Does that last statement mean you think the content of creative nonfiction
is its most important element, that the substance of creative nonfiction
is more central than the style in which it is written?
Substance can mean fact, it can mean feeling, and it can mean the universal
appeal of the human spirit. This is not to say that style shouldn't
be important to writers, but not at the expense of the message and the
meaning. Writing programs tend to minimise the intellectual value of
the essay or article, while maximising the presentation.
You speak, of course, from personal experience. How did you become
a (creative nonfiction) writer?
Before I decided to be a writer, I thought a lot about what I wanted
to accomplish in my life. I admit that I didn't know exactly what that
was, but I knew two things. First, I wanted to be understood. That is,
I wanted people to be interested in my ideas and feelings generally
- and what I knew, specifically. Secondly, I wanted my ideas and experiences
to make an impact on other people - to change or influence a small part
of the world, in one way or another. In order to achieve those goals,
I had to more thoroughly understand myself. And I had to learn a great
deal about how other people lived. Of course, I had a passion for writing,
and I had been significantly affected by the writers I had been reading.
I thought that I would give myself a year to see whether this was the
lifestyle and the profession that would help me achieve those objectives.
At the time I was a motorcyclist, and I was travelling extensively
around the country on my two-wheeled machine. This was the subject of
my first book. Since then, I have travelled through a half-dozen different
worlds in order to write books - baseball umpires, organ transplantation,
veterinary hospitals, psychiatric institutions - with the same ideas
and intentions in mind. I'm not exactly certain if I have successfully
achieved even an iota of the goals I have described, but I covet the
memories and experiences of the journeys I have made.
How do you manage your own nonfiction research notes - do you work
from notebooks, index cards, computer files? What do you do with these
when you finish a project?
When I am involved in an immersion situation, which is very often,
I jot notes from my observations into my notebook. I don't take down
everything - just key words. Enough to jog my memory. Then, when my
day is done (or when I want to take a break), I find a private place,
I take out my micro tape recorder and use the notes in my notebook to
verbally reconstruct my day, my readings, observations - all the experiences
I felt that were noteworthy, etc. In essence, I tell myself stories
when I am recreating in the tape recorder - I strain to remember everything
possible about the experiences I have just recently observed. I tell
all. Then I type the transcripts into the computer, shaping and eliminating
and adding, as needed, with the help of my memory. The idea is to record
EVERYTHING you remember - collect a gigantic block of information -
then cut back and shape later. This may sound like a lot of work on
the front side of the experience, but it pays off in the end. Much of
what I end up with becomes the anchor and foundation of my first draft.
Remember also that the idea is to tell that tape recorder stories, to
embed information into story form and embed information between stories.
That's the classic Creative Nonfiction approach.
What are you working on now?

List of tasks:
a - In the interview, what was the subject of the writer's first book?
b - Please write out everything in the interview from "Before I decided" down to "achieve those objectives.", swapping "profession" for "career".

Exercise data:

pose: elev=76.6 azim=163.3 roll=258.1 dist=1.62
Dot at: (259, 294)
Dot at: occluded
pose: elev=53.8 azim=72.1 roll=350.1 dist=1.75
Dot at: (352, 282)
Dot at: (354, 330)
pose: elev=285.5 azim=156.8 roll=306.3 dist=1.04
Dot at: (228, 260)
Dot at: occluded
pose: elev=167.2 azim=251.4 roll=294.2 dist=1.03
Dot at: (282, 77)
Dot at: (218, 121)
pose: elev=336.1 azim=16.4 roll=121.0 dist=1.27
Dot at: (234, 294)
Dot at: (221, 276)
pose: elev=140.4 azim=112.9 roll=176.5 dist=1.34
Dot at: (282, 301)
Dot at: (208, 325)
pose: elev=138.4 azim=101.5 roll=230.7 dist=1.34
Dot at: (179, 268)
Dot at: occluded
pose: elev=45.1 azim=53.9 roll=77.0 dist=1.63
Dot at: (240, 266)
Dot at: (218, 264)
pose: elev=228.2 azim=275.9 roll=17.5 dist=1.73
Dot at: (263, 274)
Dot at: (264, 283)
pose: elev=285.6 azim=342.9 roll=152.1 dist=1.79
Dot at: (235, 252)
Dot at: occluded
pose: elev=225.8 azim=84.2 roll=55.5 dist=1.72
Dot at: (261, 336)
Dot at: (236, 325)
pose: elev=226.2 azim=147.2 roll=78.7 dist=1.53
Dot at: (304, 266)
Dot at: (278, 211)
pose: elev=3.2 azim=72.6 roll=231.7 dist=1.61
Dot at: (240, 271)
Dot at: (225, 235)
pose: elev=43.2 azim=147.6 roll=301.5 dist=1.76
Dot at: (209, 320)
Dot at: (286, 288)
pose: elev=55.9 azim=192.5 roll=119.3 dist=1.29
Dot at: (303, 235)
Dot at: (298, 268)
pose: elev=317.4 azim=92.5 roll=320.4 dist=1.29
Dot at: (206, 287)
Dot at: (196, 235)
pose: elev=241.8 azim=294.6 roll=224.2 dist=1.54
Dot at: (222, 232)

Responses to the tasks:
a - Traveling extensively around the country on a motorcycle.

b -
Before I decided to be a writer, I thought a lot about what I wanted
to accomplish in my life. I admit that I didn't know exactly what that
was, but I knew two things. First, I wanted to be understood. That is,
I wanted people to be interested in my ideas and feelings generally
- and what I knew, specifically. Secondly, I wanted my ideas and experiences
to make an impact on other people - to change or influence a small part
of the world, in one way or another. In order to achieve those goals,
I had to more thoroughly understand myself. And I had to learn a great
deal about how other people lived. Of course, I had a passion for writing,
and I had been significantly affected by the writers I had been reading.
I thought that I would give myself a year to see whether this was the
lifestyle and the career that would help me achieve those objectives.